Camera settings data ->
-------

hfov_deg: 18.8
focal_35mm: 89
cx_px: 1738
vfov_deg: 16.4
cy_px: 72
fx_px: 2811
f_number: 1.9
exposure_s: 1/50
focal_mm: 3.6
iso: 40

-------

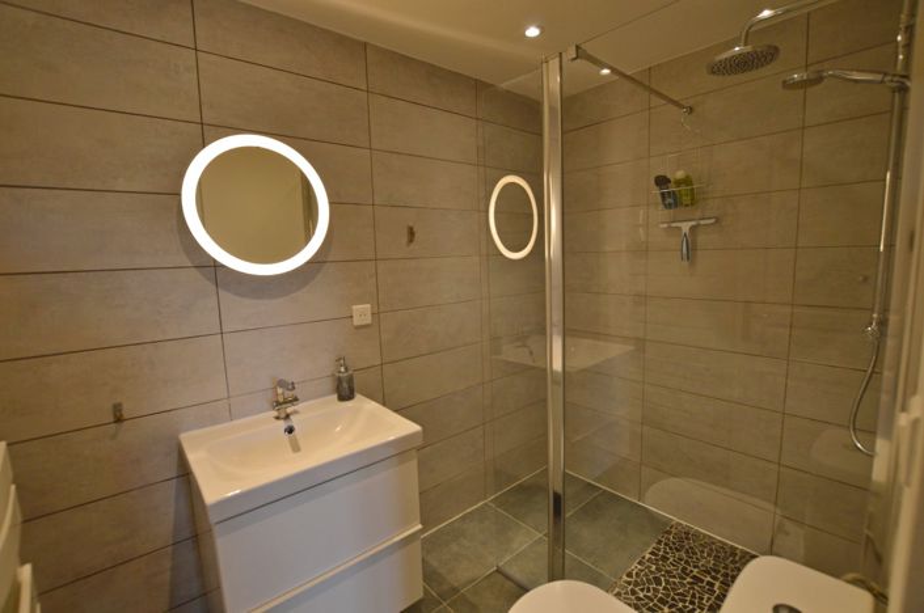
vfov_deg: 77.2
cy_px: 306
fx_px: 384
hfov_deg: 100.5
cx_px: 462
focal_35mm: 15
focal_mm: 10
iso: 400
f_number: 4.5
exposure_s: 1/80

-------

Try it ->
Could you repeat exactly the lines above from the line with "vfov_deg: 77.2" up to and including the line with "exposure_s: 1/80", and only those?

Response area ->
vfov_deg: 77.2
cy_px: 306
fx_px: 384
hfov_deg: 100.5
cx_px: 462
focal_35mm: 15
focal_mm: 10
iso: 400
f_number: 4.5
exposure_s: 1/80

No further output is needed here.